Thanks for collecting this info.  The valgrind output could be of some
use, but unfortunately I don't have time right now to set up a working
RDBMS and extensively debug things.  I'll keep this on my todo list.
You should please re-run valgrind with --num-callers=30 or more, because
in some cases errors are in too nested functions to get a clear idea of
whether the issue is caused by garbage fed by slapd/back-sql or by errors
inside the RDBMS/ODBC layers.  The fact that valgrind systematically
complains about internals of the RDBMS/ODBC reading past the end of 
memory
chunks malloc'ed by slapd could be related to passing some non-nul
terminated bervals that are dealt with as strings.  Having a longer call
stack could help tracking those occurrences.  However, those issues 
should
not be critical, since there's no invalid writes.
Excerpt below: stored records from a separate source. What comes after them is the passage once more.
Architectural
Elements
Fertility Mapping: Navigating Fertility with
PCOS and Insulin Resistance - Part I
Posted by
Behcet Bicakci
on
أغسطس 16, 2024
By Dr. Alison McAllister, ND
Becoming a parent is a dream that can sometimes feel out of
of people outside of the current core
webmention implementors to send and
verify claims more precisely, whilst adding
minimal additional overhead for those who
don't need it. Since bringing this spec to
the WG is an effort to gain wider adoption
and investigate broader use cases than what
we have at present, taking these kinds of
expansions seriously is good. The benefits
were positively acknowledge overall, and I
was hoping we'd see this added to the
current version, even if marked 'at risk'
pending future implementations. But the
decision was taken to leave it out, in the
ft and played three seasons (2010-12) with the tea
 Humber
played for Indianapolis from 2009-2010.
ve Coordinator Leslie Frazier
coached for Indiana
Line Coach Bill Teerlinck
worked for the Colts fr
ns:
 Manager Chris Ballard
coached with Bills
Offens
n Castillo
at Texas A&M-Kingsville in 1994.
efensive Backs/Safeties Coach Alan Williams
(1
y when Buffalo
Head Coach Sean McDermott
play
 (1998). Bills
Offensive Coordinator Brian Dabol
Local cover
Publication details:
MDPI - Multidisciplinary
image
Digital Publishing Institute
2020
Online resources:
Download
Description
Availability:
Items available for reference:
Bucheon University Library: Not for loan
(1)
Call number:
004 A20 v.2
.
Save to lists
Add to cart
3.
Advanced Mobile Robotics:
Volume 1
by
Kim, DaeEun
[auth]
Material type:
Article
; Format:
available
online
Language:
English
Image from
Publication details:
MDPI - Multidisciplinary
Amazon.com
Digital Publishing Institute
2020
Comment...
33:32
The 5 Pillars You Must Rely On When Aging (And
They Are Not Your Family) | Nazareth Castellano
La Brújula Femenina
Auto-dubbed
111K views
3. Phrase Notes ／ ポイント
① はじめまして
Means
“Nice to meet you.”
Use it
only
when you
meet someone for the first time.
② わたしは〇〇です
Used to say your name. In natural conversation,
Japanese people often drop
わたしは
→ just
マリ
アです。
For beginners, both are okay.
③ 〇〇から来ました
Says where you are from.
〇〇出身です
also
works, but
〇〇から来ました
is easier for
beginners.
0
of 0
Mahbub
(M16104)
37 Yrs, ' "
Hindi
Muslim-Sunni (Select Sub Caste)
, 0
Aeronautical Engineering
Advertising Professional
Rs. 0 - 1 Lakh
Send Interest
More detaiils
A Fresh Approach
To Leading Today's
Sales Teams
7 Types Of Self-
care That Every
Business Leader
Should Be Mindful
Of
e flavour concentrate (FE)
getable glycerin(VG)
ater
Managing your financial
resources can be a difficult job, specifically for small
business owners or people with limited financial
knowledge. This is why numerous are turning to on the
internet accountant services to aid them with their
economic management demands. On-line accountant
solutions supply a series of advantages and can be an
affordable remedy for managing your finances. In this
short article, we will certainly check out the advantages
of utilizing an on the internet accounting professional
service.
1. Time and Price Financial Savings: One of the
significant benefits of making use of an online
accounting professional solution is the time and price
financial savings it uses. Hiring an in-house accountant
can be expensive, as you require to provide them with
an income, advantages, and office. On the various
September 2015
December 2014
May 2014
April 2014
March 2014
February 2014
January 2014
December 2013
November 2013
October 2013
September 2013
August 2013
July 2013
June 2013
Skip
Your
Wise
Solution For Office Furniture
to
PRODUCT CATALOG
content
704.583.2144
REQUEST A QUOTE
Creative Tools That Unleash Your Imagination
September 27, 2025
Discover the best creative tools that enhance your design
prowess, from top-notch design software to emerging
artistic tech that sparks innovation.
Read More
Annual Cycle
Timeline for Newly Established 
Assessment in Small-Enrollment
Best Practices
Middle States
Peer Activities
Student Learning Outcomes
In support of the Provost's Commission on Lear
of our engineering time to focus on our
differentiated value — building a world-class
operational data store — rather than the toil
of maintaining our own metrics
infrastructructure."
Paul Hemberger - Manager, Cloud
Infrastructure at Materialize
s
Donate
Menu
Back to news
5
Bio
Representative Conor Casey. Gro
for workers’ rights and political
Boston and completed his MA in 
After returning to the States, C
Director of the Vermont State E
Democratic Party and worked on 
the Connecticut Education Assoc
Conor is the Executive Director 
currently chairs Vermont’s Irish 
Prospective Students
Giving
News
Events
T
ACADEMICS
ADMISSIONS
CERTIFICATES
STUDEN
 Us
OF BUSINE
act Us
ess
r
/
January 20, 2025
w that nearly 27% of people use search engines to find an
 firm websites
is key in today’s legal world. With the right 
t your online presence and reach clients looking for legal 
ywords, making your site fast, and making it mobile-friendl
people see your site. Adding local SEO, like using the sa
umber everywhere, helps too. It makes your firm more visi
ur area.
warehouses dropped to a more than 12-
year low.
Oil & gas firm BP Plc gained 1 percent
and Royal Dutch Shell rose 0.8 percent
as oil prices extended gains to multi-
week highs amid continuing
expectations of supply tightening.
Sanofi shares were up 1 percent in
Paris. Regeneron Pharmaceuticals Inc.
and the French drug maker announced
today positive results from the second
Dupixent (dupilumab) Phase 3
Also, you should walk through the list of attributes being returned, to
provide a hint about whether back-sql is computing a screwed attrlist or
so.  Along the lines of your current gdb session, you should get to frame
#5, refresh_merge() in pcache.c, and print *e->e_attrs,
*e->e_attrs->a_desc, *e->e_attrs->a_vals[0]; then move to
e->e_attrs->a_next and repeat the prints to the end of the list.  The 
fact
you get a value of "a" equal to 0x500000000 looks definitely odd to 
me, as
that attr list should result from be_entry_get_rw(), which in turn should
collect it from the local database.  Unless valgrind reveals some oddity
in back-sql, the behavior you notice should not depend on the specific
remote database you're using, but rather from the local one.
p.
Hello,
Tomorrow I will make a setup with pure sql process and a pure pcache 
daemon that reads from the first over unix domain socket. In this manner 
it will be clear if the crashing part is related to back-sql and the 
database drivers/ODBC manager or not.
Meanwhile, you could find the requested debugging session here:
http://purgatory.spnet.net/~karavelov/attr_list/gdb-1
It seems that the "e" pointer is corrupted.
Good catch.
...
Tomorrow I will start it 
through valgrind with more back-frames as requested
Another quick check you could probably do relatively quickly is zero out 
that "e" pointer before calling be_entry_get_rw() within refresh_merge().
Thanks, p.